British Airways has begun cancelling hundreds of flights ahead of the next strike by pilots on 27 September.
Tens of thousands of BA passengers are expected to be hit by the disruption which follows a two-day strike on Monday and Tuesday this week when 1,700 flights were cancelled affecting 195,000 people.
The dispute over pay involves members of the British Airline Pilots’ Association (Balpa).
British Airways has offered a pay rise of 11.5% over three years, which it says would boost the pay of some captains to £200,000, but Balpa says its members want a bigger share of the company’s profits.
Both sides have said they want to resume talks, but there is little sign of the deadlock being broken.

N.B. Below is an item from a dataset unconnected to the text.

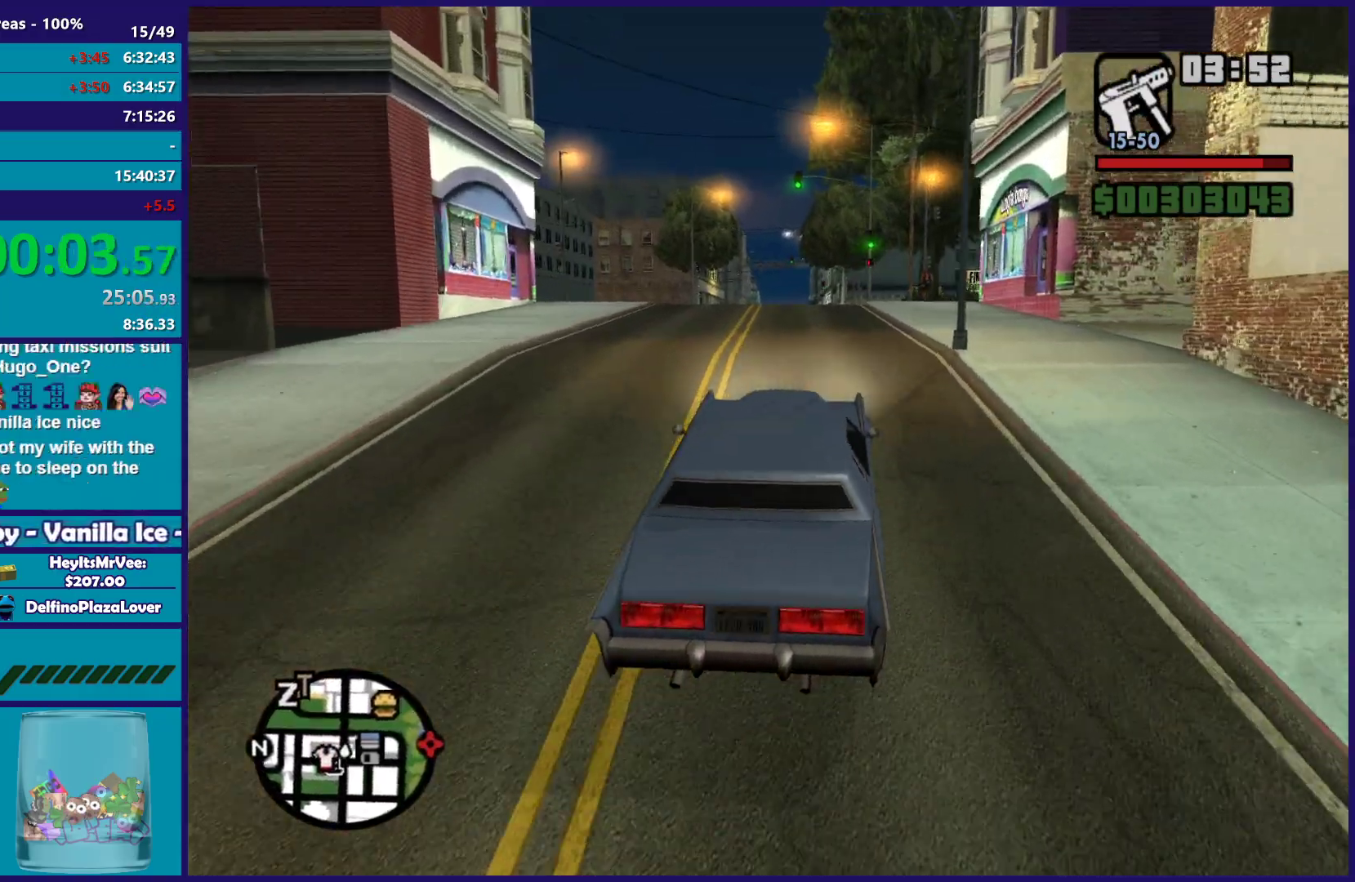
{"buttons": ["R2"], "left_stick": "center", "right_stick": "center", "button_events": []}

The airline began contacting affected passengers on Thursday afternoon, 15 days ahead of the strike.
Under EU law, passengers are only entitled to compensation if they receive less than 14 days’ notice of a cancellation.
Balpa said it “set a gap between the first and second periods of strike action to give BA time to work with us to settle this dispute with their pilots”.

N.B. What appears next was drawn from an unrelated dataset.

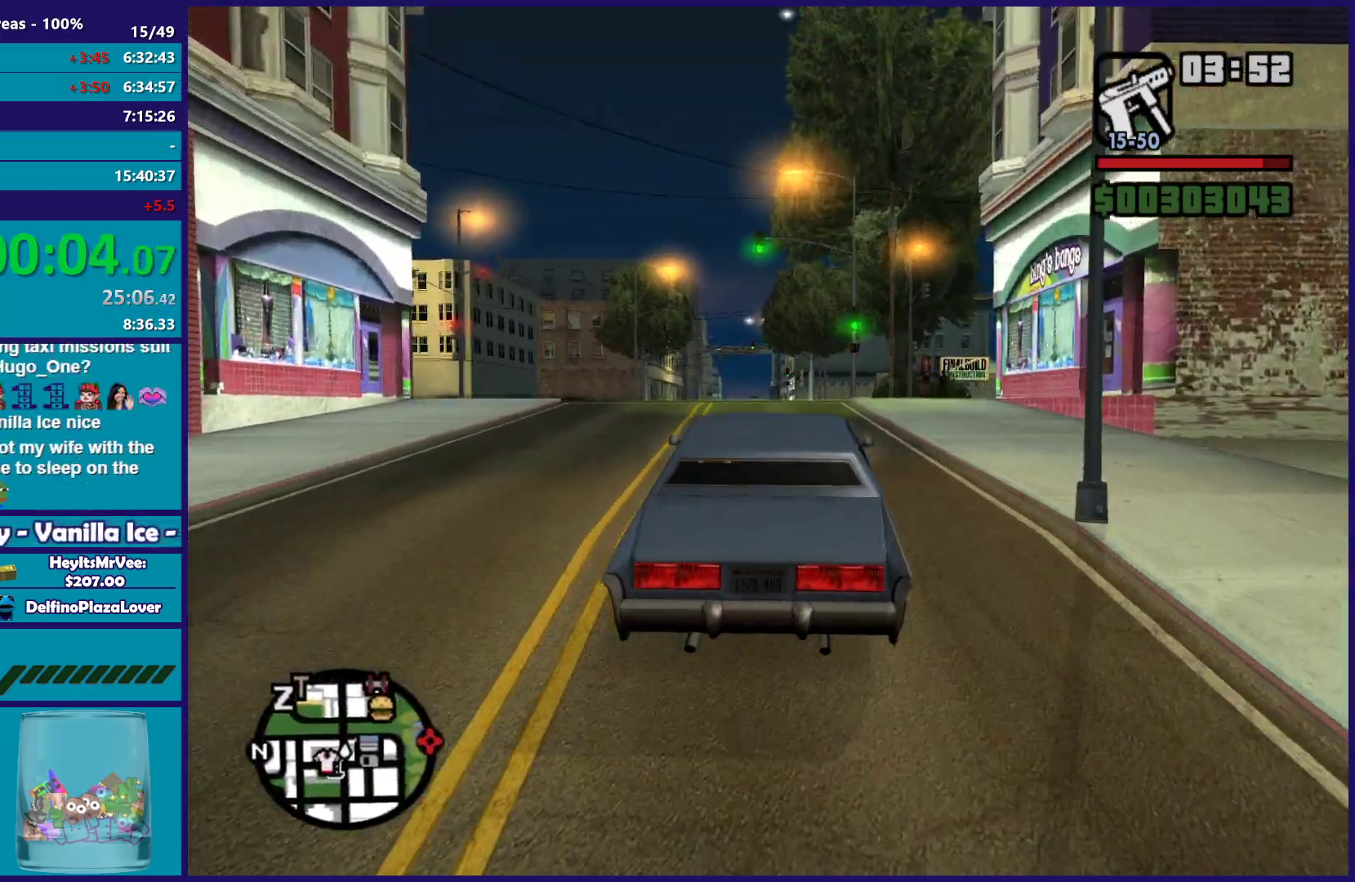
{"buttons": ["R2"], "left_stick": "center", "right_stick": "center", "button_events": []}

“We had today been exchanging new ideas to do that via Acas (the independent arbitration service) and so it’s irresponsible and inconsiderate to its customers that BA has pulled out and decided to start cancelling flights now, just to save money on compensation.”

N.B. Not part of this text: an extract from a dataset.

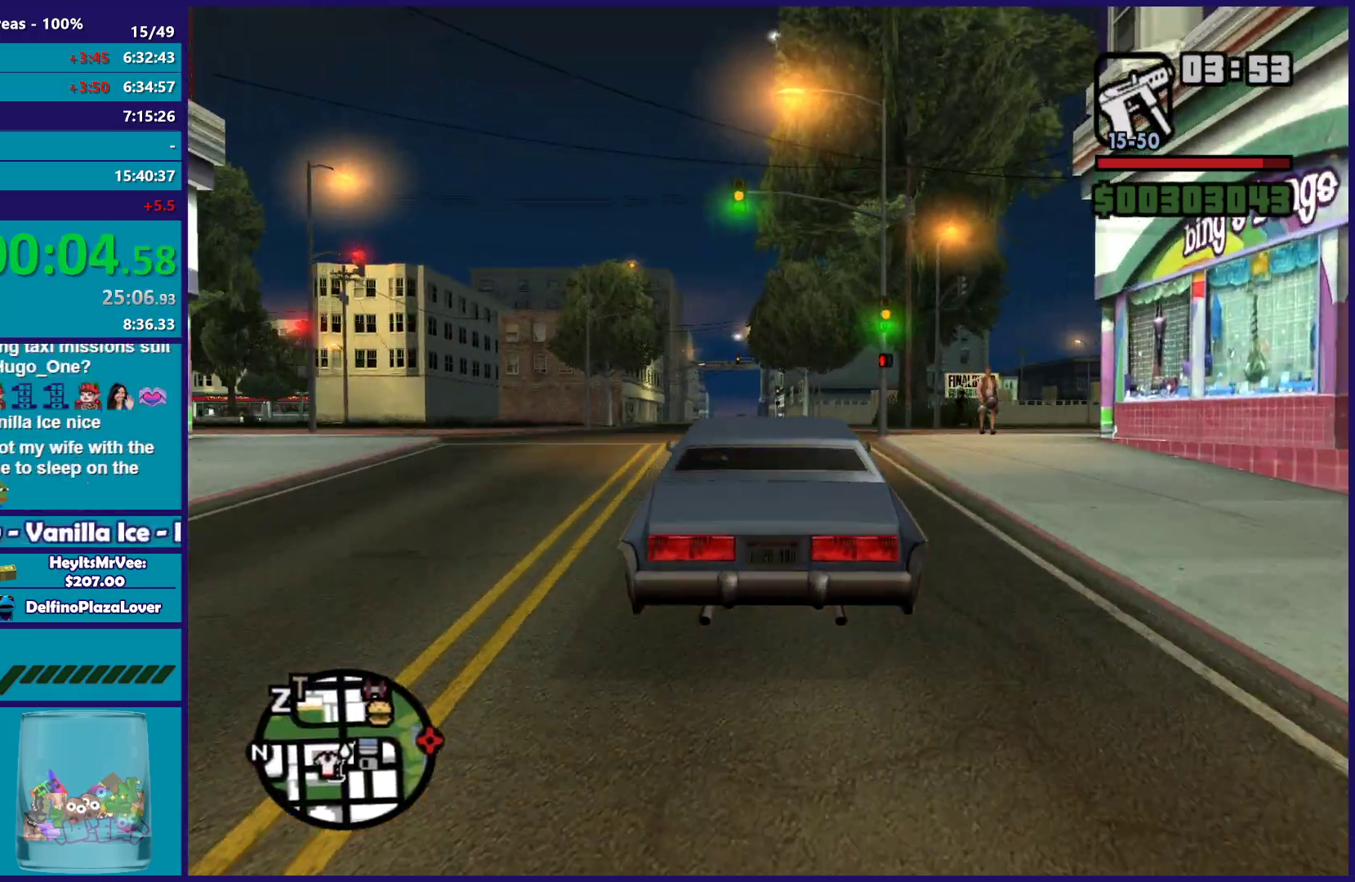
{"buttons": ["R2"], "left_stick": "center", "right_stick": "center", "button_events": []}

A spokeswoman for BA said: “We have put forward new ideas through Acas this week and have called on Balpa to meet us face to face as soon as possible to return to negotiations.
“However, we need to give our customers certainty, so we have contacted all those affected by the union’s strike on September 27.”
When BA cancelled flights ahead of this week’s walkout, many passengers complained about difficulties contacting the airline, while some were sent cancellation emails in error.
The airline said it had added extra staff to its customer relations teams and had up to 900 people answering phones at peak times.